The Nightmare of Never
Sometimes the worst dream isn't about the awful things that could happen, it is the dread that some things never will.
Steinbeck once said that if something seems like a good idea at three in the morning, it probably is. It is three in the morning. It is winter. There is still ice on the lake but I am awake and dreaming of boats.

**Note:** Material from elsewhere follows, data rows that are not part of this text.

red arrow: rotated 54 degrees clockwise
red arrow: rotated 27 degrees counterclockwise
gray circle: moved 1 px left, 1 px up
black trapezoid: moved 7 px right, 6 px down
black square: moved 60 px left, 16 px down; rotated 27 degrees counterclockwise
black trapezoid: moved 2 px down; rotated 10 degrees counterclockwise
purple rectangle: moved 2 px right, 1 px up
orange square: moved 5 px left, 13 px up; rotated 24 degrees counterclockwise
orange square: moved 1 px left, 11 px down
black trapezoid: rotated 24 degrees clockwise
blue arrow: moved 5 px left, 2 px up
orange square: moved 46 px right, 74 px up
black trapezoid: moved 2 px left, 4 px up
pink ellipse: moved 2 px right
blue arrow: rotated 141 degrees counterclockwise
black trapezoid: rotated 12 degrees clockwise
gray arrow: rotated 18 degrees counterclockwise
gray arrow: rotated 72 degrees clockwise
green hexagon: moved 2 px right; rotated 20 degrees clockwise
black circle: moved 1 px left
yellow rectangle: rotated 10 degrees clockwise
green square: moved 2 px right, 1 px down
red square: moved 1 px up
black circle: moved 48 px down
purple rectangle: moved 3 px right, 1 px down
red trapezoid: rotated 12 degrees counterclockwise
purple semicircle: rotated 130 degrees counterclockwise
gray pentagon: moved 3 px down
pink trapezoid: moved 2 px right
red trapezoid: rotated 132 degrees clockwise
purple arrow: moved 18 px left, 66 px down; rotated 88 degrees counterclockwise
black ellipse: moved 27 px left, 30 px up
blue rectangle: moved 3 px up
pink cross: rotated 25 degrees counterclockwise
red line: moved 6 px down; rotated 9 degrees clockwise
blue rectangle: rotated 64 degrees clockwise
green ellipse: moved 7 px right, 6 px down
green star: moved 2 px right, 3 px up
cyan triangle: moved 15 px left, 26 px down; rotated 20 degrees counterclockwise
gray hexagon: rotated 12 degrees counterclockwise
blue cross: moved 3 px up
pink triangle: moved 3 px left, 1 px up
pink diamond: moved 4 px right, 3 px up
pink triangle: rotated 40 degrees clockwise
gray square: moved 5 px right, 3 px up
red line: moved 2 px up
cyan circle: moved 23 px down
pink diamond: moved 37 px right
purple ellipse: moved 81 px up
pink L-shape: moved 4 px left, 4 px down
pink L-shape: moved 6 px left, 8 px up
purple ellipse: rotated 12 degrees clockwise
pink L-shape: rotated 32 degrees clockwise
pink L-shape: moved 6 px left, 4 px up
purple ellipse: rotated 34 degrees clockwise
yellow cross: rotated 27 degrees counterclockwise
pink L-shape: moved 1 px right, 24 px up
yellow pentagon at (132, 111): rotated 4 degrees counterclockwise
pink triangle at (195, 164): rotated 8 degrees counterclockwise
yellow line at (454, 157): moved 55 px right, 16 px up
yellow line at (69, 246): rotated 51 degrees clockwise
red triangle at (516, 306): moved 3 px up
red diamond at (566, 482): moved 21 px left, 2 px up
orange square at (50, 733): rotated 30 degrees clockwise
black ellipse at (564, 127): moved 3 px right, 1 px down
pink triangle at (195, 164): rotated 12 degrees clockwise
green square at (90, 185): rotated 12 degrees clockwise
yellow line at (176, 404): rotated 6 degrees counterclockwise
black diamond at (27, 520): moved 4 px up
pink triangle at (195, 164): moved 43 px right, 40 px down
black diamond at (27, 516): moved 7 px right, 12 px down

There was a time, a very long time, when my three a.m. idea of finding a boat to explore the islands brought on a kind of an ache, a boatless fever felt from head to toe in a slow, persistent pressure. It was my whole body reacting to the potential of never finding one, the right one, leaving my feet, and the soul attached to them, stuck in the mainland mud for another boating season, another year, another lifetime. I would pester my boated friends with questions, sending them links at all hours to some rust-bucket hulk whose main attractive feature was its “for sale” sign and asking them “how about this one?” in a voice that likely cracked with desperation. They were very patient. My dreams were not.
I would lie in bed and dream of slipping the lines, feeling that first moment of free floating, the boat beneath me some amorphous conjecture of years of boat dreams backing out of the slip, its nose clearing the breakwall, that first flush of power when you ease the throttle up, the hum of the engine, the sound, like ripping cloth, of the bow slicing the water as you come up on plane, islands ticking by like the dot-dash of Morse code as you steer for the horizon that is nothing but blue and blue and blue.
And then it would all turn: the lines would not uncleat, tangling in some Gordian knot of never, the engine would not start, the anchor would not raise. It would never happen. I was never going to find a boat and that was all there was to it. Land-locked and longing was all I had to look forward to.
But things all changed in a flash.
What seems to take years can happen in a second. It was a Sunday night, late. Out of desperation, I turned to crowd sourcing and put up a plea for anyone who knew of a boat for sale. Someone did. A friend sent a timid email. I could almost feel her tentative fingers on the keyboard typing out the words, “I don’t know much about boats but my neighbor told me today he was going to sell his boat.” At the bottom was a thumbnail picture. “Would this work?” The picture struck like lightning. That was it. That was the boat. And it wasn’t halfway across the country or halfway to the junkyard. It was in the next town over. Even though it was late Sunday night, I grabbed the phone. The voice on the other end seemed tired, skeptical at a call this late on a weekend as if I were calling about an extended warranty on his car or to inquire about his religious status but I pushed on and asked about the boat. “I was just sitting here writing up a ‘For Sale’ sign at my kitchen table,” the voice told me. “Let me save you the trouble,” I told him. “Don’t write up the sign until I can get there. I’m buying your boat.”
By 10 the next morning, the Little Dipper was in my driveway and my dreams had changed. Now when it strikes 3 a.m. and the fever comes over me, my off-season dreams are not nightmares of the never, they are dreams of what is to come — slipping the lines, pointing the bow of the Little Dipper towards the horizon, and throttling up. This time, in my dreams, the Little Dipper comes nicely up on plane. Nothing is going to stop us. We are headed for the islands.
(photography by Jeff Rennicke unless otherwise noted)
Cute! But I know that ache! We used to have boats, for the first 11 years of our marriage. Then we had kids and the boat got sold, and we are landlocked again. Just a note: if you had more than one picture loaded they did not come up.